Progress and evolution
Ironically, Childe had the perfect response to his detractors. In Man Makes Himself, he attacked the mysticism and pessimism of academics of his time, who were content to resign themselves to the idea of the ‘fall of civilisation’; that there was ‘no such thing as progress’; or that the whole of history was simply the rise and fall of one ideology, religion, or political system after another, with no rhyme or reason to it.
These ideas reflected the experience of the brutality of the First World War and the chaos of capitalism, as well as the bourgeois prejudice against a scientific view of history. It is no accident that they are still very common in universities today.
But Childe pointed out how ridiculous it is to assert that there has been no progress from the tiny societies of nomadic hunter-gatherers using stone tools, to the industrial capitalism of today. He echoed Marx and Engels’ key assertion that the development of the productive forces is the measure of all progress in history. It must be judged scientifically on this basis.
Progress is contradictory. Since the origin of class society, each successive mode of production is nothing more than a new, more efficient way for one class to exploit another. But this does not mean that the productive forces have not developed.
Childe gives the example of the Romans. The rise of the Roman Empire was characterised by violent expansion and enslavement. And yet it was progressive in the sense that it represented a comparatively higher stage of development of the productive forces, which laid the basis for further economic, social, and cultural development.
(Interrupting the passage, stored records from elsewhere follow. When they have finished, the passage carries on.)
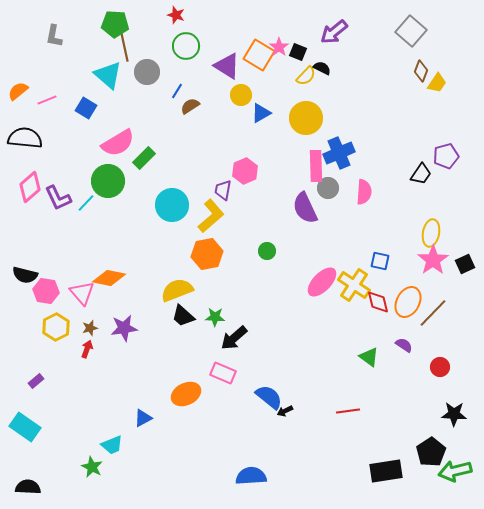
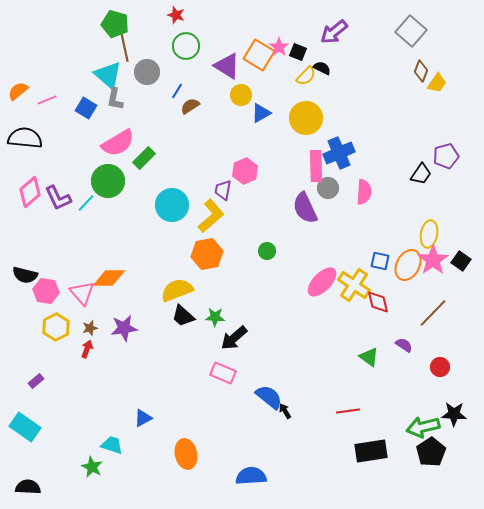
green pentagon at (115, 24): rotated 12 degrees clockwise
gray L-shape at (54, 36): moved 61 px right, 63 px down
pink diamond at (30, 187): moved 5 px down
yellow ellipse at (431, 233): moved 2 px left, 1 px down
black square at (465, 264): moved 4 px left, 3 px up; rotated 30 degrees counterclockwise
orange diamond at (109, 278): rotated 12 degrees counterclockwise
orange ellipse at (408, 302): moved 37 px up
orange ellipse at (186, 394): moved 60 px down; rotated 76 degrees counterclockwise
black arrow at (285, 411): rotated 84 degrees clockwise
cyan trapezoid at (112, 445): rotated 140 degrees counterclockwise
black rectangle at (386, 471): moved 15 px left, 20 px up
green arrow at (455, 471): moved 32 px left, 44 px up
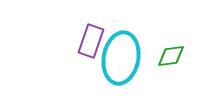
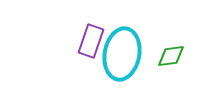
cyan ellipse: moved 1 px right, 4 px up
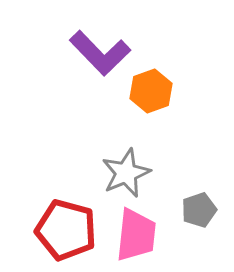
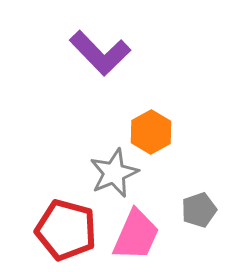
orange hexagon: moved 41 px down; rotated 9 degrees counterclockwise
gray star: moved 12 px left
pink trapezoid: rotated 18 degrees clockwise
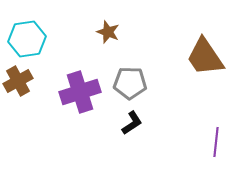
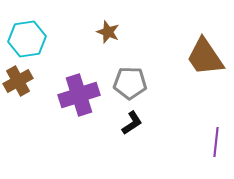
purple cross: moved 1 px left, 3 px down
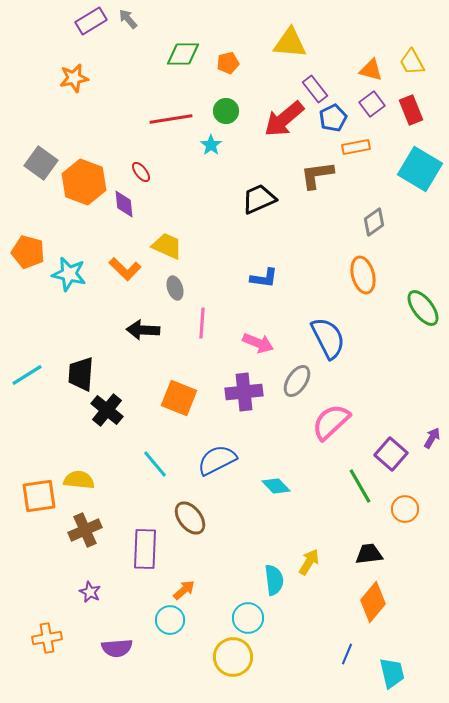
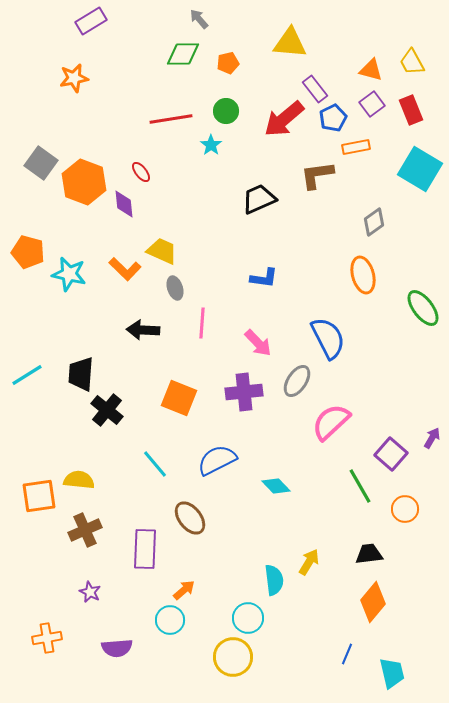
gray arrow at (128, 19): moved 71 px right
yellow trapezoid at (167, 246): moved 5 px left, 5 px down
pink arrow at (258, 343): rotated 24 degrees clockwise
Progress in history is not linear or gradual, either. Eventually, relations that were able to develop the productive forces turn into giant fetters, holding back development.
If a way forward cannot be found on the basis of a new mode of production developing within the old society, civilisations can even collapse and society can be thrown back into barbarism, as happened after the fall of the Roman Empire.
But even then, the achievements of the past are not totally lost. As explained by Childe in his conclusion to What Happened In History:
“Progress is real, if discontinuous. The upward curve resolves itself into a series of troughs and crests. But in those domains that archaeology as well as written history can survey, no trough ever declines to the low level of the preceding one, each crest out-tops its last precursor.”
This defence of the Marxist view of progress is extremely important. Because, if this is true, we must ask ourselves what this means for capitalism today.
The socialist revolution
Childe never confined himself to the ivory tower of academia. He wrote his books for “the wider academic circles that I imagine buy sixpenny books”. He even rejected a publishing offer from Oxford University Press for a much cheaper publisher, specifically because he wanted more people to be able to buy his books.
This is because Childe understood that the study of history that he stood for was not simply history for its own sake. It was a political and theoretical weapon.
To prove historically that human progress can be summed up in the development of the productive forces – occurring, mind you, through revolutions! – naturally poses the question of where to go next. In Childe’s time, and even more so today, that meant socialism.
Today, capitalism is a complete fetter to the development of the productive forces. Genuine progress, therefore, is only possible through socialist revolution.
So long as capitalism persists, new machinery and technological developments – far from satisfying human needs – simply enrich the few at the expense of the many. The anarchy of the capitalist market plunges society into deeper and deeper crises.
We leave the last word to Childe himself:
“Under the soviets, mechanisation means liberation from toil – not to work for a capitalist’s profits but for the community, in a co-operative effort to raise the standard of life for all.”